Trump to threaten veto of House Dems' funding bill for what White House calls soft-on-China stance

The veto threat is part of a broader administration-wide effort to treat China as an adversarial great power in competition with the United States, rather than a developing country needing foreign aid and assistance.

Updated: July 23, 2020 - 11:48pm

President Trump is expected to issue a threat of veto for a proposed House Democratic spending bill that the White House thinks is too soft on China – citing in part a provision requiring the U.S. to send Peace Corps volunteers back to China, senior administration officials told Just the News.

Trump is expected to make the veto threat Thursday through a Statement of Administrative Policy by the Office of Management and Budget.

The veto threat is part of a broader, administration-wide effort to treat China as an adversarial great power in competition with the United States, rather than a developing country needing foreign aid and assistance.

Senior White House officials said the shift in viewpoint better aligns the United States with the reality of global power competition.

The proposed spending bill by the Democrat-controlled House is part of the routine appropriations process, separate from the Phase 4 coronavirus relief stimulus talks.
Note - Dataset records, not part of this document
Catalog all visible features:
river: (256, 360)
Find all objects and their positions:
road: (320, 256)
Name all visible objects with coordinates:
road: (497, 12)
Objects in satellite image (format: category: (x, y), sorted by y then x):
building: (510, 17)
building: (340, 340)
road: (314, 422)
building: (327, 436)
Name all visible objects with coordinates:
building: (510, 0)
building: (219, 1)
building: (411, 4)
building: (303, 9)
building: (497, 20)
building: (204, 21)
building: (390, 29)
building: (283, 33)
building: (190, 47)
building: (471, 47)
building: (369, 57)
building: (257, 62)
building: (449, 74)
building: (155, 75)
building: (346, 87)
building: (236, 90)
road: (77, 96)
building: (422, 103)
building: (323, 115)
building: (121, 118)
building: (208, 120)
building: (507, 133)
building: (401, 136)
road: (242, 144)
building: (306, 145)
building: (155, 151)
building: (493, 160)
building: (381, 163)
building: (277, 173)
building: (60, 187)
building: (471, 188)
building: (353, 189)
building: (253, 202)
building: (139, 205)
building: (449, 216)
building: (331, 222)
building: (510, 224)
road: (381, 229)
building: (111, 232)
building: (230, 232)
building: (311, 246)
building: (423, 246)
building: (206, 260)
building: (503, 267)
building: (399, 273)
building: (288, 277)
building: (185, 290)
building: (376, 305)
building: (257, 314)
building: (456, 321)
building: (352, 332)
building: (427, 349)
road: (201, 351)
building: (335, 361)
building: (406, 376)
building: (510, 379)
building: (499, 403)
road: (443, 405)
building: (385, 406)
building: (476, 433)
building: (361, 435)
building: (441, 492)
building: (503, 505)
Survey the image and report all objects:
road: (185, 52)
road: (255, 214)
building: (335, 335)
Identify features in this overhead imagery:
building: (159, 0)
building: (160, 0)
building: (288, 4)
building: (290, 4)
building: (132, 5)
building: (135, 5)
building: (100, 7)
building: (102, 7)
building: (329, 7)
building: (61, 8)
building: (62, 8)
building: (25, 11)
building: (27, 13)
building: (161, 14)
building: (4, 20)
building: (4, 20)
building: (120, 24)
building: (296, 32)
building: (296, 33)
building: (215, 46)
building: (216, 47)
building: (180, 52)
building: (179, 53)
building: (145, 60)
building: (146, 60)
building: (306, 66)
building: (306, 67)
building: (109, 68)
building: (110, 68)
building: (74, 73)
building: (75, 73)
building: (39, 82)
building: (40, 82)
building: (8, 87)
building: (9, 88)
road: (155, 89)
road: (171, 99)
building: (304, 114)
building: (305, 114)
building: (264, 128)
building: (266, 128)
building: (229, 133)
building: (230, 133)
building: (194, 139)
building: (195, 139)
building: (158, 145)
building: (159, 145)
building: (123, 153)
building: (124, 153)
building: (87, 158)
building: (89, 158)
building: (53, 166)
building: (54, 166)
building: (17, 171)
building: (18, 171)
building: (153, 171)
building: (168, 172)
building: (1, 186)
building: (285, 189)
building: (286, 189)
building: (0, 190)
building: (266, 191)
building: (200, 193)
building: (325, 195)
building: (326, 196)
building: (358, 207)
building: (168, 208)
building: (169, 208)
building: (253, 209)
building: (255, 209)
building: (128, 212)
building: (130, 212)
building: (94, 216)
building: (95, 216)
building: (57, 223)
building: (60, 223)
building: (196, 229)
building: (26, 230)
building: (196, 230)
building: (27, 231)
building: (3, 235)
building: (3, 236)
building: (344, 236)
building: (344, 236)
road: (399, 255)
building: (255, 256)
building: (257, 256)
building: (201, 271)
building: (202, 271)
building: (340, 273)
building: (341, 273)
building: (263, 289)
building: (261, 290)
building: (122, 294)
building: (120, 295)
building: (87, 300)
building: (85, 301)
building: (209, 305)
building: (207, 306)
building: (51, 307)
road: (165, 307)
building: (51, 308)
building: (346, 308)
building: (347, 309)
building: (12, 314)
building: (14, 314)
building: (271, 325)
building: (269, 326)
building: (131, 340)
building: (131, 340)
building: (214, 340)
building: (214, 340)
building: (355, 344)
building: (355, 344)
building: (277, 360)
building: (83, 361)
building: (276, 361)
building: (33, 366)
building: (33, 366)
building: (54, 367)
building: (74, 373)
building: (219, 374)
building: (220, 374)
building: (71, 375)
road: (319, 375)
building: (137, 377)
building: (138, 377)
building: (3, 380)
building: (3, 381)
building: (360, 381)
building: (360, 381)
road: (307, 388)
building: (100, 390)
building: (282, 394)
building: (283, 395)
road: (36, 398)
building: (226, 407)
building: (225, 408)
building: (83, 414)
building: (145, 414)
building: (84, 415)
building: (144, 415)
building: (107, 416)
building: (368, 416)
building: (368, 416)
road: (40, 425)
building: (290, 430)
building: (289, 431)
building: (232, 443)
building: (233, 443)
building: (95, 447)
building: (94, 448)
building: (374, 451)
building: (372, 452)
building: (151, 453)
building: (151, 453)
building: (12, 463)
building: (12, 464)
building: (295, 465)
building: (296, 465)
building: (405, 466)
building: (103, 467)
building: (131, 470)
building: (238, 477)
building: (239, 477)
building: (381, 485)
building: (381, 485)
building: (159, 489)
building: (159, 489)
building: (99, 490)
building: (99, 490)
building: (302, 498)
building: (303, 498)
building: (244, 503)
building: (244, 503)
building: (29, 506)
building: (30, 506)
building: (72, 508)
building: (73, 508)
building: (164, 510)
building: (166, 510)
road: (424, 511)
The U.S. announced in mid January – prior to the widespread onslaught of the COVID-19 pandemic – that it would withdraw U.S. Peace Corp volunteers from China.

“Today’s decision by the Peace Corps to withdraw its volunteers from China confirms what we all know — China is no longer a developing country. For too long, Beijing has fooled organizations such as the World Bank and the World Trade Organization into believing otherwise so it could exploit our global institutions," Sen. Marco Rubio (R-Fla.) said in a statement immediately after that announcement. "It is time for these organizations, both U.S. and multilateral, to change the way they deal with China.”

The proposed bill is slated to be considered as early as Thursday in the House. The measure is likely to include a provision to restore U.S. funding for the World Health Organization, to which the Trump administration will cut funding, amid concerns about it close ties to China and its handling of the coronavirus in its early stages.

Trump has repeatedly said that the WHO did not act with sufficient urgency to contain the virus and that the global health organization was insufficiently independent against Chinese claims about COVID-19.

In addition to China issues, the House bill would likely include additional measures the White House finds objectionable, including overturning welfare reforms requiring able-bodied adults to work if they receive government assistance.

Another policy the administration rejected was removing the so-called "Mexico City Policy" known as the “Protecting Life in Global Health Assistance" that bans U.S. funds to support abortion in the developing world.

The administration also disagreed with the spending proposal's provision to defund building sections of the U.S.-Mexioc border wall, including money previously approved in bipartisan fashion.

House Democratic leadership did not respond to request for comment from Just the News.

Disagreements over congressional spending bills is routine.

As Drew DeSilver at Pew Research notes, "Far from being a new symptom of present-day Washington dysfunction, Congress’ chronic inability to follow its own appropriations process goes back decades. In fact, in the four decades since the current system for budgeting and spending tax dollars has been in effect, Congress has managed to pass all its required appropriations measures on time only four times: in fiscal 1977 (the first full fiscal year under the current system), 1989, 1995 and 1997."